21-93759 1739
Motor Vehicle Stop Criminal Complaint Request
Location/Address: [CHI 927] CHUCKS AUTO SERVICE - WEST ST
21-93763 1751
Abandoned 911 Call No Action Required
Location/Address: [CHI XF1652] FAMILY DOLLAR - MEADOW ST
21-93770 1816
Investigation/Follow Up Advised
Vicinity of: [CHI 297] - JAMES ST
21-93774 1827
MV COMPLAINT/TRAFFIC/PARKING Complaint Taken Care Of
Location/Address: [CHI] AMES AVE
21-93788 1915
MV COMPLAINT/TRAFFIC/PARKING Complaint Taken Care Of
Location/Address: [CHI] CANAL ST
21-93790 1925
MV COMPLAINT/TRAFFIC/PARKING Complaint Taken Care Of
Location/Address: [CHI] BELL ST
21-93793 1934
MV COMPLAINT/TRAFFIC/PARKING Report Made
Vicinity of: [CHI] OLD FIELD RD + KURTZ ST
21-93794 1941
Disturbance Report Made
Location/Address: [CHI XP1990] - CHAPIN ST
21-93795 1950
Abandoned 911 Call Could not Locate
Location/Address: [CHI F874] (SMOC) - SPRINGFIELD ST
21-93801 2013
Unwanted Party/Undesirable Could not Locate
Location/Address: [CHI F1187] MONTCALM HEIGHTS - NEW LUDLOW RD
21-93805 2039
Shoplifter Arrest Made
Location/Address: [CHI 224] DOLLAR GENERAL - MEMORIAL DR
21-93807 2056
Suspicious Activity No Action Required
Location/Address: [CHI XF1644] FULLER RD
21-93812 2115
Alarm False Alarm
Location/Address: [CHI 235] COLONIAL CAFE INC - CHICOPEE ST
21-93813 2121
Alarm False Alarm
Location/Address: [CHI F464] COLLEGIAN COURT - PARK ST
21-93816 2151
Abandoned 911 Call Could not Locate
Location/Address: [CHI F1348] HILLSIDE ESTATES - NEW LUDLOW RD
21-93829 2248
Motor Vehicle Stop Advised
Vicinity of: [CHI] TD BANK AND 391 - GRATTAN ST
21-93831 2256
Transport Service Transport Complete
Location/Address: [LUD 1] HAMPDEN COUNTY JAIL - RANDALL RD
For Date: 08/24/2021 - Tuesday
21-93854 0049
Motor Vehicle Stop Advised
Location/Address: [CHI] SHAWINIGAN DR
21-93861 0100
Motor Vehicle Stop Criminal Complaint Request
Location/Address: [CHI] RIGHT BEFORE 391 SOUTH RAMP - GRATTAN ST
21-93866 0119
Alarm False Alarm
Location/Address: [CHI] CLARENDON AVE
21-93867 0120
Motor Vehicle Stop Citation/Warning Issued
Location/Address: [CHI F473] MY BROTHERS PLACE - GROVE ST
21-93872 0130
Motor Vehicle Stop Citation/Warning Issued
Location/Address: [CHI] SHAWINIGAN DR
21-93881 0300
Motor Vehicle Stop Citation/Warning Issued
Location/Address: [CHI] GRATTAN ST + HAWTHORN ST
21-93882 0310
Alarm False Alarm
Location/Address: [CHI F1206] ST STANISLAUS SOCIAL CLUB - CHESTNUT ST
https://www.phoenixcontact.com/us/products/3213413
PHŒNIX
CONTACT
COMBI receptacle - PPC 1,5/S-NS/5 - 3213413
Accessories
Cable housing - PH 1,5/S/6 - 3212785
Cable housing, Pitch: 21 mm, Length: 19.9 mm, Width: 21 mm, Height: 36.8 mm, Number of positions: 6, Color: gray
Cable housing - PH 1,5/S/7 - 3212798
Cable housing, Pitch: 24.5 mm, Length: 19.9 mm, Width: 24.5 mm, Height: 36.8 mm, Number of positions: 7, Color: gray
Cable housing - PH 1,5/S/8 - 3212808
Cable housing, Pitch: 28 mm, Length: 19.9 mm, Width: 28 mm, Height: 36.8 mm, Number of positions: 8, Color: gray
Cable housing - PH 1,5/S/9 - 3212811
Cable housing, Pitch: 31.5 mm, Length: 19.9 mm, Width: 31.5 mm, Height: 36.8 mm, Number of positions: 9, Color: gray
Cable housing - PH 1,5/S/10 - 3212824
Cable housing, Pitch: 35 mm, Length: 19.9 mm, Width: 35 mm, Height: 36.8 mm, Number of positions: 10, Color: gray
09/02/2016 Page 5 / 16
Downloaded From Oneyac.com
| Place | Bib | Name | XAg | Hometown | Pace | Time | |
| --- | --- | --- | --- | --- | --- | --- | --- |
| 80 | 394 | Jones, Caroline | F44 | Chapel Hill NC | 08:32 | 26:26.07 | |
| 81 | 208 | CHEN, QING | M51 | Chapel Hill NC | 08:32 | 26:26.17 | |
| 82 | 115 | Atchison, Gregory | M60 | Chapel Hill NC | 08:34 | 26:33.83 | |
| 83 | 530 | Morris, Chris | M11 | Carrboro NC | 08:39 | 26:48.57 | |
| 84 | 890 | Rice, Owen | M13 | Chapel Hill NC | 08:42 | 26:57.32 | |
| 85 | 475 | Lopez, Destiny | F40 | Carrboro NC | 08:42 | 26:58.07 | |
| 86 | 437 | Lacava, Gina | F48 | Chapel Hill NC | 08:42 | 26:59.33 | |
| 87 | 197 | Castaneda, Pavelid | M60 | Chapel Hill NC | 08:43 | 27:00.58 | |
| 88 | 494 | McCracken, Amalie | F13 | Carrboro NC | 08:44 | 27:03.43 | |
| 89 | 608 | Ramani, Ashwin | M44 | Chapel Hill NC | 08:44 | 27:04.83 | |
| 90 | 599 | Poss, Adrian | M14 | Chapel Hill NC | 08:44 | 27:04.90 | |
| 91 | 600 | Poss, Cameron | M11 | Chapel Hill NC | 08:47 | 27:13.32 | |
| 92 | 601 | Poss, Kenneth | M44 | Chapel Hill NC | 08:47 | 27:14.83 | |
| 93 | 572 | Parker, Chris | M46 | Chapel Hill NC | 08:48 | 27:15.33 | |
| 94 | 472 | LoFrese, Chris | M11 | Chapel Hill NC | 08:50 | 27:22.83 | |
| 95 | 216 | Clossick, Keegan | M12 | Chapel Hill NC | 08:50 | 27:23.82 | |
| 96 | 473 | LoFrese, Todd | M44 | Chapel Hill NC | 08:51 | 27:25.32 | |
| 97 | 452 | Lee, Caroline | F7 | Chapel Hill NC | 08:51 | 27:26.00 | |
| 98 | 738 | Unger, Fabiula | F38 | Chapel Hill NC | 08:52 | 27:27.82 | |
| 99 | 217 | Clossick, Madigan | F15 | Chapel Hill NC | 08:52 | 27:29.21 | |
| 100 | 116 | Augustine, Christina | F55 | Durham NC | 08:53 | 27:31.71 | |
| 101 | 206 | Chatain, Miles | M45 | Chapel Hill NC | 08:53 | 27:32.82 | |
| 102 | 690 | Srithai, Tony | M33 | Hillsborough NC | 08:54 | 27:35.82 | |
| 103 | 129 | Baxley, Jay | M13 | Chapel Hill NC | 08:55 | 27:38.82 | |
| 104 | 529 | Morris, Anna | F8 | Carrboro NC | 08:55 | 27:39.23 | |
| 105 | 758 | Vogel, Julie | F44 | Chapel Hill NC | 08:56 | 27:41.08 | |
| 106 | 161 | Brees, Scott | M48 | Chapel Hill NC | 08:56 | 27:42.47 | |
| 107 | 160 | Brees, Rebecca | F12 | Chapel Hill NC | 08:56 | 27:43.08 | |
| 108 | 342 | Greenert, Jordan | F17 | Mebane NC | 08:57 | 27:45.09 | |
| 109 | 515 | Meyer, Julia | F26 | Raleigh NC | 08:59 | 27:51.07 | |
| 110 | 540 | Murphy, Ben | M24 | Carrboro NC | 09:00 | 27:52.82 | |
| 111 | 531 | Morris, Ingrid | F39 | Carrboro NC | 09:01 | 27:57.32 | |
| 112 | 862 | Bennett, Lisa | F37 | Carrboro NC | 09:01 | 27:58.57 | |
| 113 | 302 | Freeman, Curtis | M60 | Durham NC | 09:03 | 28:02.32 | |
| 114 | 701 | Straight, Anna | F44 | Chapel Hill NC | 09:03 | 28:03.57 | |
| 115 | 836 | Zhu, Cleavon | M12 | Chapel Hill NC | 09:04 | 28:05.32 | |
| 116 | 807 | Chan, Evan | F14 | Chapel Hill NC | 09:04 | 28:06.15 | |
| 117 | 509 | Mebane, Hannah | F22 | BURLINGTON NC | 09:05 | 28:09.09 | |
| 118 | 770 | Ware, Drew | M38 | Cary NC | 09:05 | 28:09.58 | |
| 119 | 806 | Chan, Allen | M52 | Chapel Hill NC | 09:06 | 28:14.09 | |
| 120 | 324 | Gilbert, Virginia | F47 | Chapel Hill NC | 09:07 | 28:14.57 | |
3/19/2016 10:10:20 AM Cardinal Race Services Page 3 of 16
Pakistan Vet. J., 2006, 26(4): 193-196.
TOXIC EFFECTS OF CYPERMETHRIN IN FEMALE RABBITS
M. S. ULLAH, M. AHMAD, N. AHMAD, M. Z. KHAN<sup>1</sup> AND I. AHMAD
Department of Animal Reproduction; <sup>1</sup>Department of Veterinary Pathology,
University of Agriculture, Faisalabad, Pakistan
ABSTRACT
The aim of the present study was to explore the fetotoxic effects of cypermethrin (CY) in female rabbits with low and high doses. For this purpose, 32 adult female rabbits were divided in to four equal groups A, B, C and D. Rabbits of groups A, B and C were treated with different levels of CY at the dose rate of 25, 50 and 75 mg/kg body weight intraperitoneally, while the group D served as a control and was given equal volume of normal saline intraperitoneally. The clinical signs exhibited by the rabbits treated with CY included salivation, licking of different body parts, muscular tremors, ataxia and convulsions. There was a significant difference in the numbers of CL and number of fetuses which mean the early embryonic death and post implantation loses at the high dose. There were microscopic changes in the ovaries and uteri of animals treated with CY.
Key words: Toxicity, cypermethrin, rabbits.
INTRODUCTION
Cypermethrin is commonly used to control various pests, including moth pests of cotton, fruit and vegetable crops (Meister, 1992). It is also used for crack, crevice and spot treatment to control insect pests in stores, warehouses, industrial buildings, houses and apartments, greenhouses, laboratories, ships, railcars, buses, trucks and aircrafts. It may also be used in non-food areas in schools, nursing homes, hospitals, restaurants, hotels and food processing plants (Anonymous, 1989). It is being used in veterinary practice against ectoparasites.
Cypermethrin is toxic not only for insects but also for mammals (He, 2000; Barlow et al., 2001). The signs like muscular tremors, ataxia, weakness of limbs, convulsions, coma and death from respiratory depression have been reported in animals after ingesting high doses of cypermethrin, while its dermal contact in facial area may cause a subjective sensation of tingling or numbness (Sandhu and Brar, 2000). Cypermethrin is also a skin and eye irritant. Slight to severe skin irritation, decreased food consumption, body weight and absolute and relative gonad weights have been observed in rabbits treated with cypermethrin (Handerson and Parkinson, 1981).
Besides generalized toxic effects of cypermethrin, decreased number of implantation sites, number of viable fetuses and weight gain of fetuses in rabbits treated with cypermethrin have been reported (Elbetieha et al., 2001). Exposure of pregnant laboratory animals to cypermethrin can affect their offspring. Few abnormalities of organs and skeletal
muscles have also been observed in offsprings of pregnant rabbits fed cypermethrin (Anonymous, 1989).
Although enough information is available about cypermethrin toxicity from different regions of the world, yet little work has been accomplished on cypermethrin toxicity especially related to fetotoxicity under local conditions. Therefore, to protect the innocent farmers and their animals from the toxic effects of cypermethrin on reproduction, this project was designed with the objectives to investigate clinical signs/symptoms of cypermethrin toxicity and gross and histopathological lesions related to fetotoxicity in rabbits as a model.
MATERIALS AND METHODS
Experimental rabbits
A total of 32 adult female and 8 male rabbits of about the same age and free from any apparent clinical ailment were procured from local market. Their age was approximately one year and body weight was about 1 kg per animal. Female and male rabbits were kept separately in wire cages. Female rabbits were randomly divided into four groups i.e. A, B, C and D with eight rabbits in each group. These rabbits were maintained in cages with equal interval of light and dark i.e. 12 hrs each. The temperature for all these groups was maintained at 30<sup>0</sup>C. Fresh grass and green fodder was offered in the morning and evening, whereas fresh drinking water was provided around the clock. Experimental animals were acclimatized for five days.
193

○ ○ ○ ○ ○ ○ ○

- The task
Using the records above, set down exactly the lines from the one with "09/02/2016 Page 5 / 16" through the one with "27:41.08 | |", inclusive, and nothing more.

- Exercise output
09/02/2016 Page 5 / 16
Downloaded From Oneyac.com
| Place | Bib | Name | XAg | Hometown | Pace | Time | |
| --- | --- | --- | --- | --- | --- | --- | --- |
| 80 | 394 | Jones, Caroline | F44 | Chapel Hill NC | 08:32 | 26:26.07 | |
| 81 | 208 | CHEN, QING | M51 | Chapel Hill NC | 08:32 | 26:26.17 | |
| 82 | 115 | Atchison, Gregory | M60 | Chapel Hill NC | 08:34 | 26:33.83 | |
| 83 | 530 | Morris, Chris | M11 | Carrboro NC | 08:39 | 26:48.57 | |
| 84 | 890 | Rice, Owen | M13 | Chapel Hill NC | 08:42 | 26:57.32 | |
| 85 | 475 | Lopez, Destiny | F40 | Carrboro NC | 08:42 | 26:58.07 | |
| 86 | 437 | Lacava, Gina | F48 | Chapel Hill NC | 08:42 | 26:59.33 | |
| 87 | 197 | Castaneda, Pavelid | M60 | Chapel Hill NC | 08:43 | 27:00.58 | |
| 88 | 494 | McCracken, Amalie | F13 | Carrboro NC | 08:44 | 27:03.43 | |
| 89 | 608 | Ramani, Ashwin | M44 | Chapel Hill NC | 08:44 | 27:04.83 | |
| 90 | 599 | Poss, Adrian | M14 | Chapel Hill NC | 08:44 | 27:04.90 | |
| 91 | 600 | Poss, Cameron | M11 | Chapel Hill NC | 08:47 | 27:13.32 | |
| 92 | 601 | Poss, Kenneth | M44 | Chapel Hill NC | 08:47 | 27:14.83 | |
| 93 | 572 | Parker, Chris | M46 | Chapel Hill NC | 08:48 | 27:15.33 | |
| 94 | 472 | LoFrese, Chris | M11 | Chapel Hill NC | 08:50 | 27:22.83 | |
| 95 | 216 | Clossick, Keegan | M12 | Chapel Hill NC | 08:50 | 27:23.82 | |
| 96 | 473 | LoFrese, Todd | M44 | Chapel Hill NC | 08:51 | 27:25.32 | |
| 97 | 452 | Lee, Caroline | F7 | Chapel Hill NC | 08:51 | 27:26.00 | |
| 98 | 738 | Unger, Fabiula | F38 | Chapel Hill NC | 08:52 | 27:27.82 | |
| 99 | 217 | Clossick, Madigan | F15 | Chapel Hill NC | 08:52 | 27:29.21 | |
| 100 | 116 | Augustine, Christina | F55 | Durham NC | 08:53 | 27:31.71 | |
| 101 | 206 | Chatain, Miles | M45 | Chapel Hill NC | 08:53 | 27:32.82 | |
| 102 | 690 | Srithai, Tony | M33 | Hillsborough NC | 08:54 | 27:35.82 | |
| 103 | 129 | Baxley, Jay | M13 | Chapel Hill NC | 08:55 | 27:38.82 | |
| 104 | 529 | Morris, Anna | F8 | Carrboro NC | 08:55 | 27:39.23 | |
| 105 | 758 | Vogel, Julie | F44 | Chapel Hill NC | 08:56 | 27:41.08 | |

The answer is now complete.